Olivier Coekelbergs, Partner, Private Equity Leader, & Aylin Mutter, Assistant Director, Digital – EY Luxembourg Photo Credit: EY Luxembourg

Olivier Coekelbergs, Partner, Private Equity Leader, & Aylin Mutter, Assistant Director, Digital – EY Luxembourg Photo Credit: EY Luxembourg

Occasionally, PE players have been pioneers in using digitalization as an enabler to improve the operational efficiency of their portfolio companies, create value and generate returns for their investors. It has become an important part of the acquisition due diligences as a major driver of earnings increase. Surprisingly, the digitalization of the PE firms themselves and their funds have been less in focus. This delay is explained to other existing challenges that the industry deals with and the lack of existing technologies. While there is not a single technology which converts the PE business model into a fully digitalized one, there are plenty of opportunities to introduce digital enablers to the day-to-day activities to gain efficiencies and manage scale.

 

Data management is a priority on the digital agenda due to increased transparency requirements from regulators, investors and other stakeholders. Collecting data from portfolio companies to build various reporting has been a manual excel-based process for too long. The complexity of this reporting combined with the pressure experienced by finance functions in PE firms to manage their costs is a major call for automated solutions to capture data and produce accurate reporting on a timely basis.

With advanced analytics, data insights help to identify targets, confirm assessments and predict trends. Specifically, PE firms see value in being able to run scenario analyses and assess risks on their portfolios. It can be used in transactions that process target and third-party data, along with algorithms and other quantitative analysis to drive fast decisions for mergers, acquisitions and divestitures. From a due diligence perspective, analytics can help to identify issues quickly and help buyers and sellers to close a deal better and faster. It supports PE firms to better anticipate evolutions of markets and companies and thus improve the entire decision process.

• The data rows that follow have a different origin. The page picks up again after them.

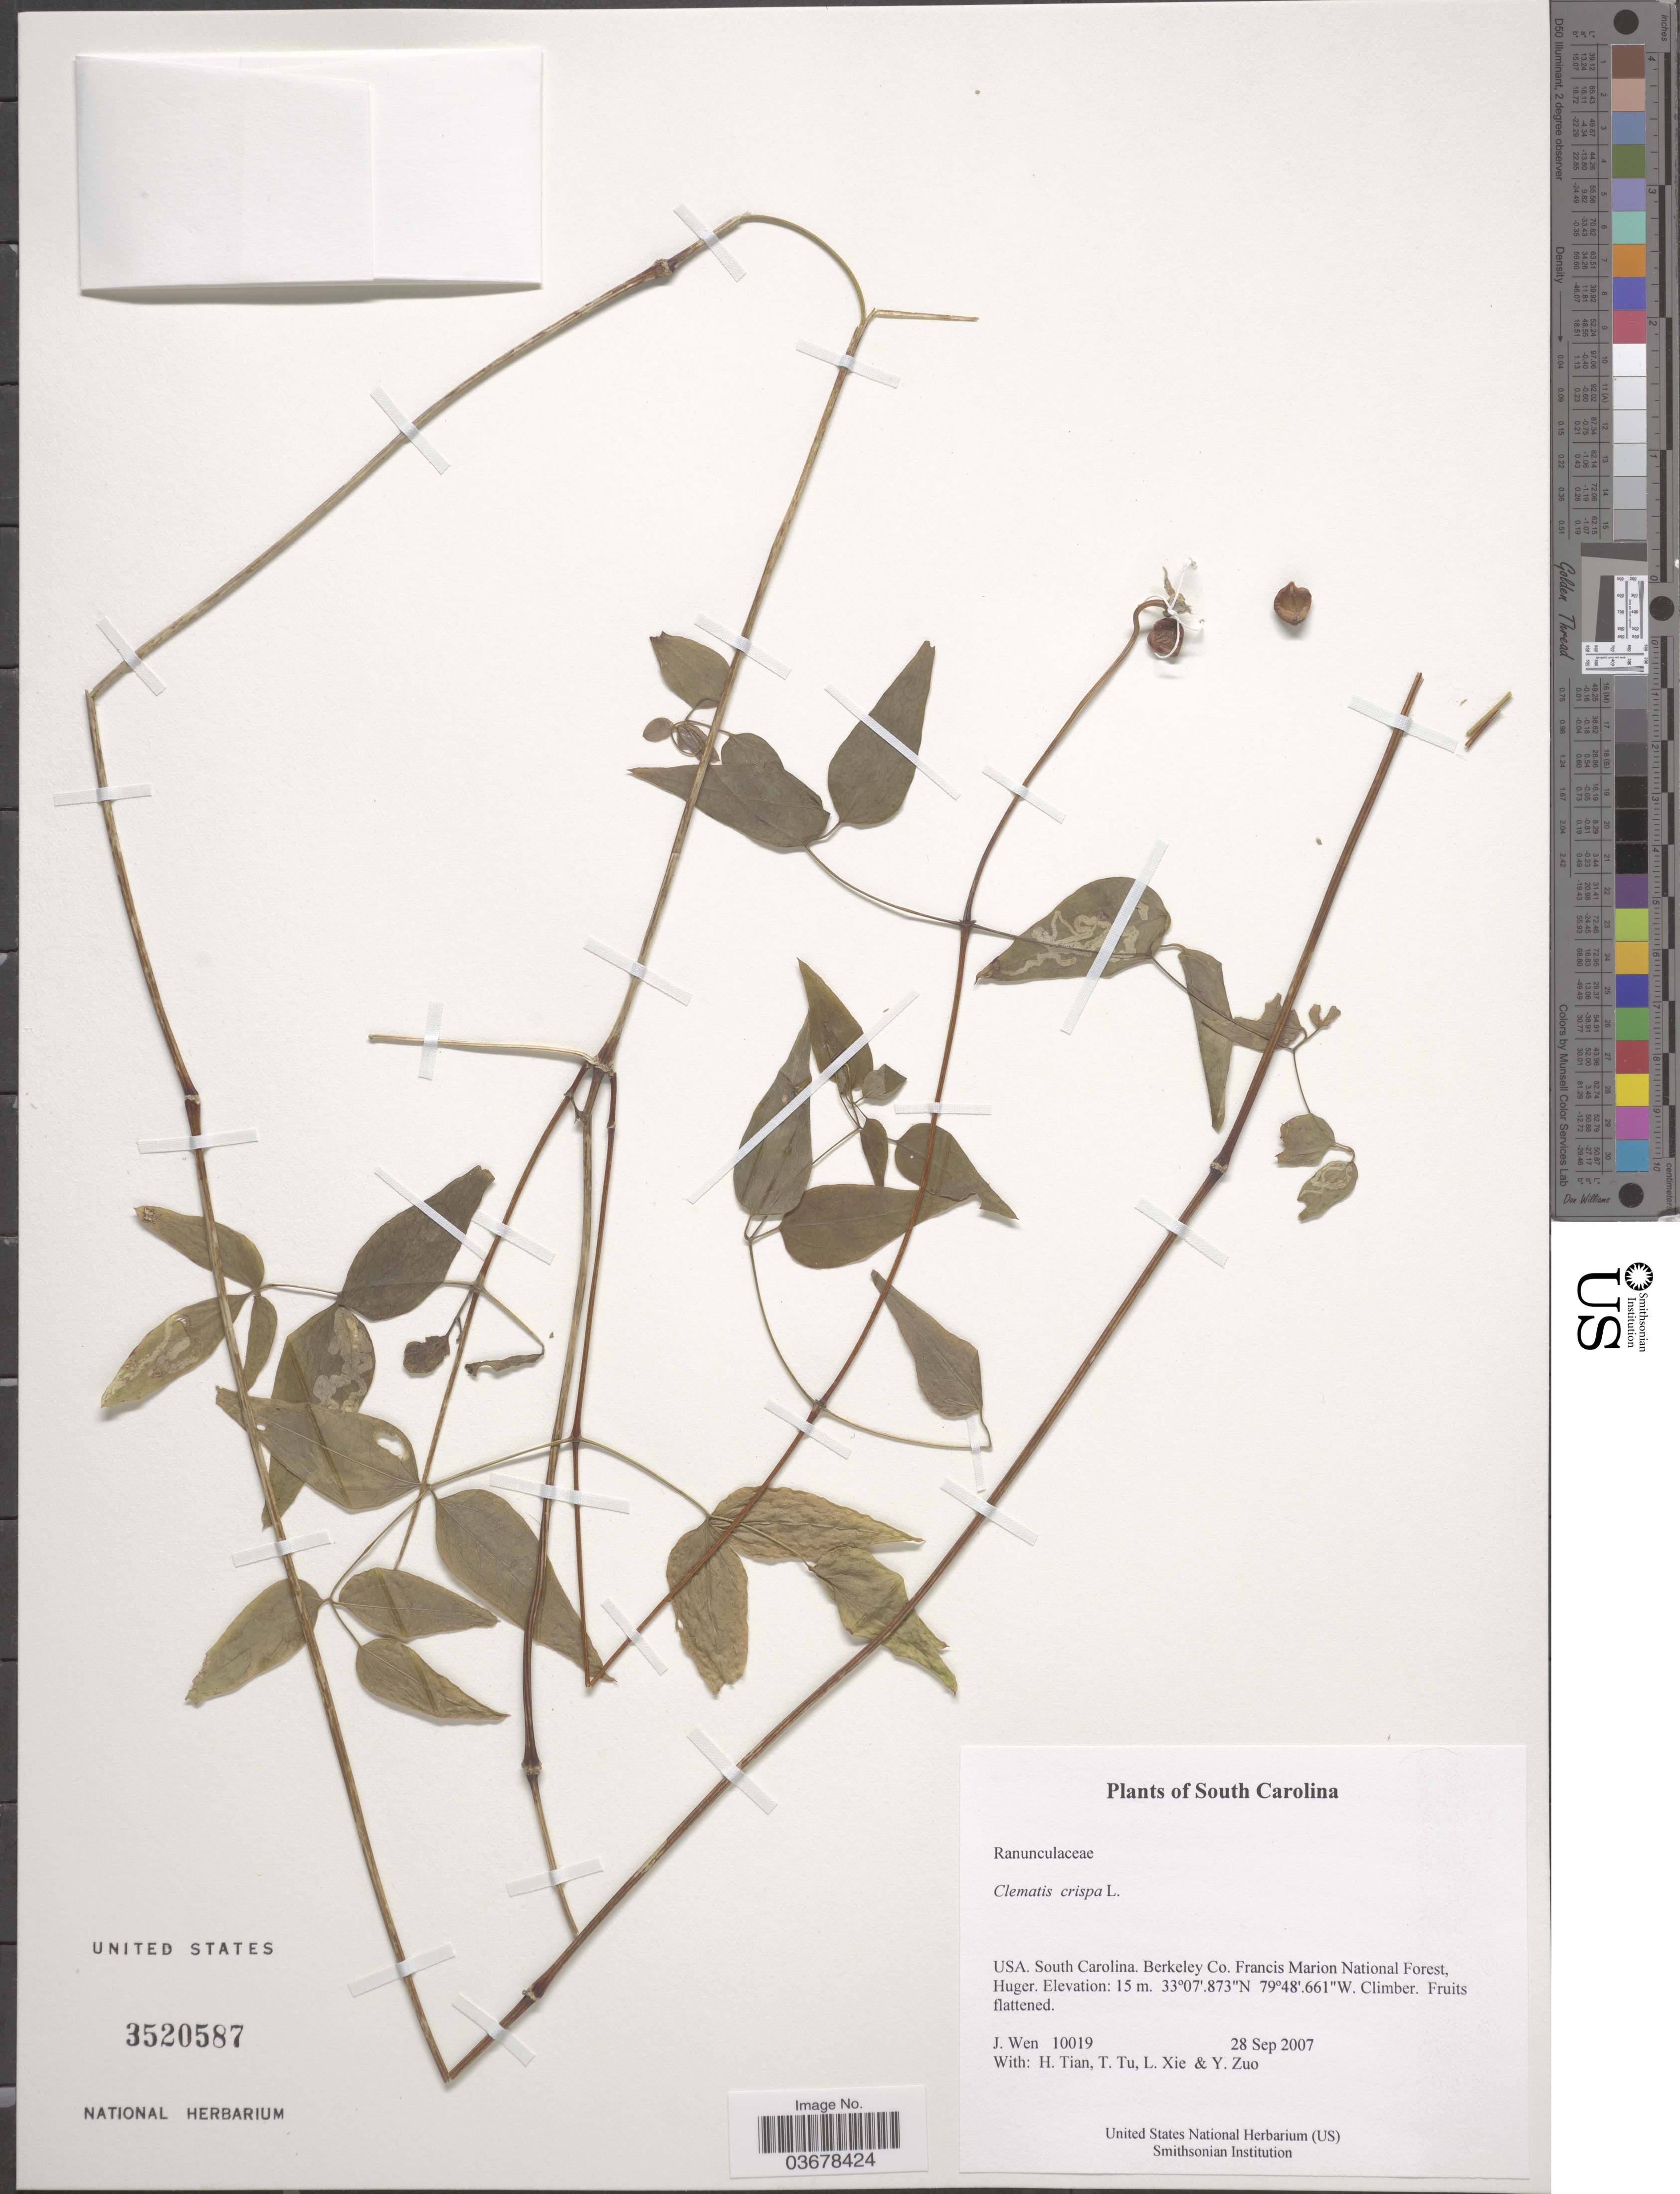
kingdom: Plantae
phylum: Tracheophyta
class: Magnoliopsida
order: Ranunculales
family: Ranunculaceae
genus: Clematis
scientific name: Clematis viorna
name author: L.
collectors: J. Wen, H. Tian, T. Tu, L. Xie & Y. Zuo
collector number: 10019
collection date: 2007-09-28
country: United States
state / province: South Carolina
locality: Berkeley Co. Francis Marion National Forest, Huger.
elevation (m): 15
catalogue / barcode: US 3520587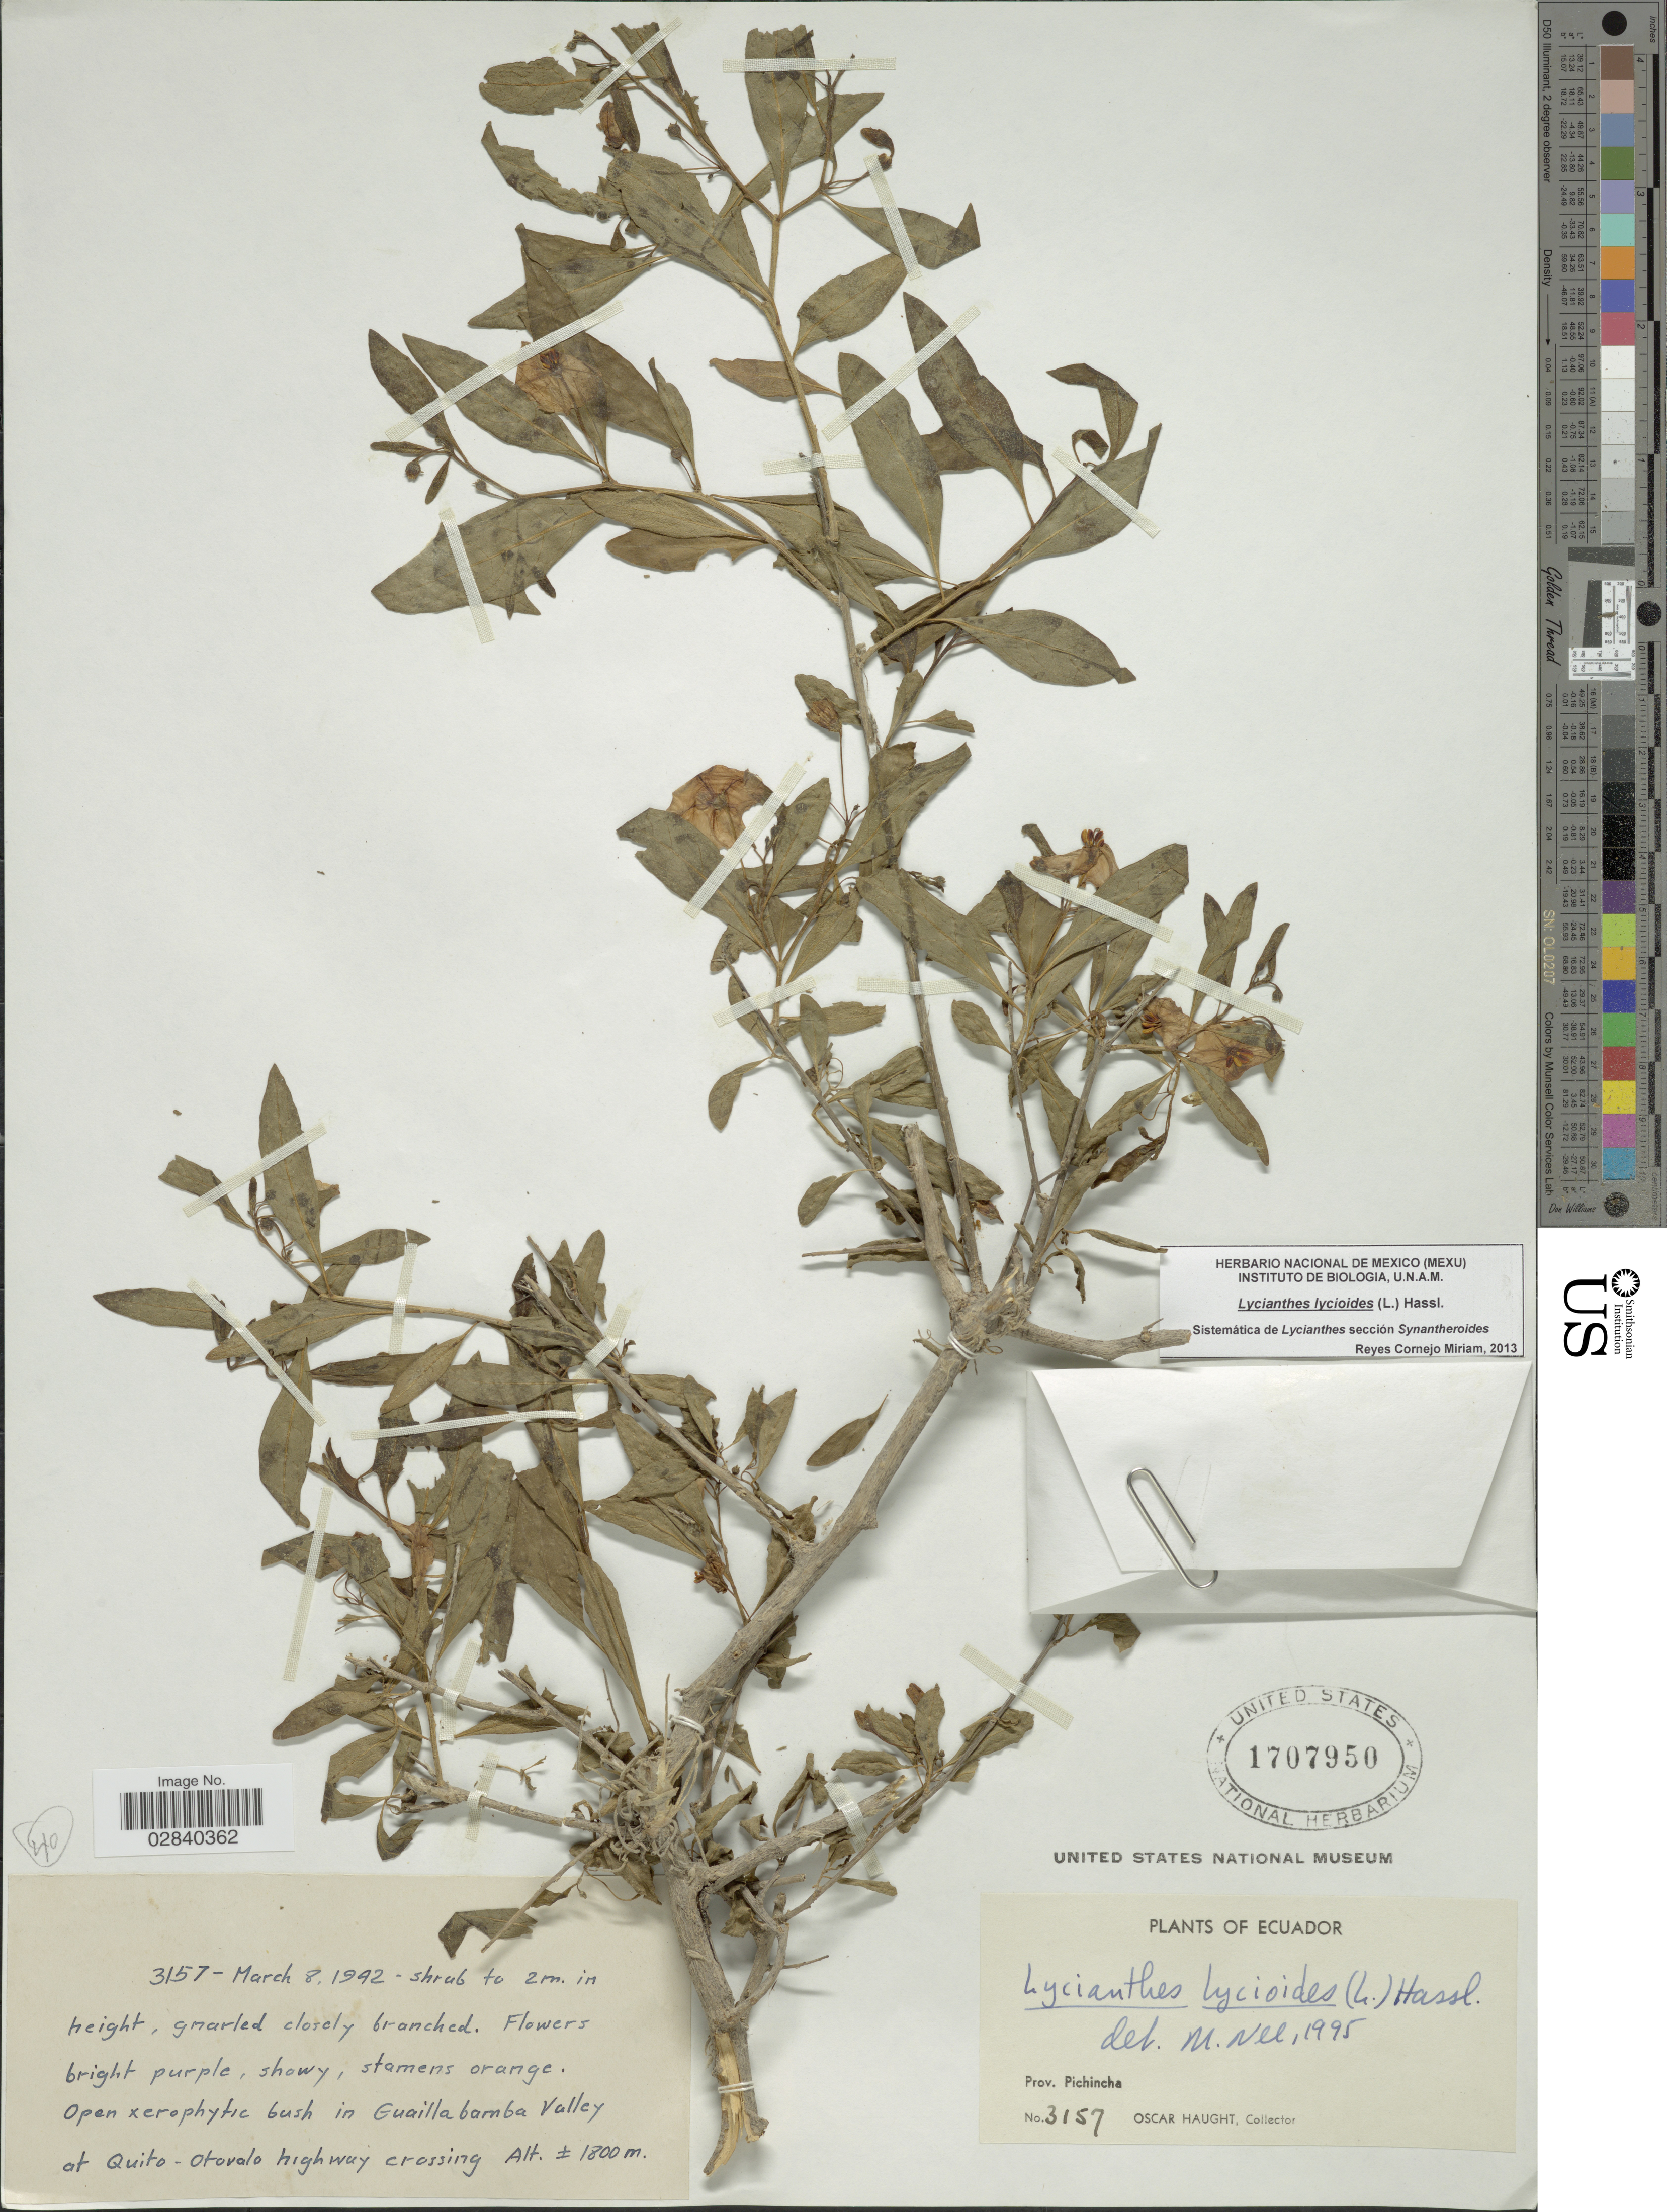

Many firms are just beginning to explore the capabilities of robotic process automation via test-cases to automate routine but time-consuming tasks. First introductions include AML/KYC documentation or investor reporting feeds. There are plenty of opportunities to use robots to free up employees for more value-added tasks and to better control costs. Finance functions will probably be among the first users of this technology.

 

Eventually Blockchain technology will find its way into the value chain of PE funds due to its proven and recognized ability to increase efficiency, transparency, security and speed of transactions while reducing the error rate. In an environment where PE firms continually raise more capital in a broader investor base, blockchain has the potential to replace a significant proportion of existing manual processes within fundraising and capital management.  

 

New transparency requirements and the need to benchmark and generate trend analysis are a major call for digital initiatives, which are much more than a desire to “catch up”, but rather a paramount to the building of the successful PE firms of tomorrow.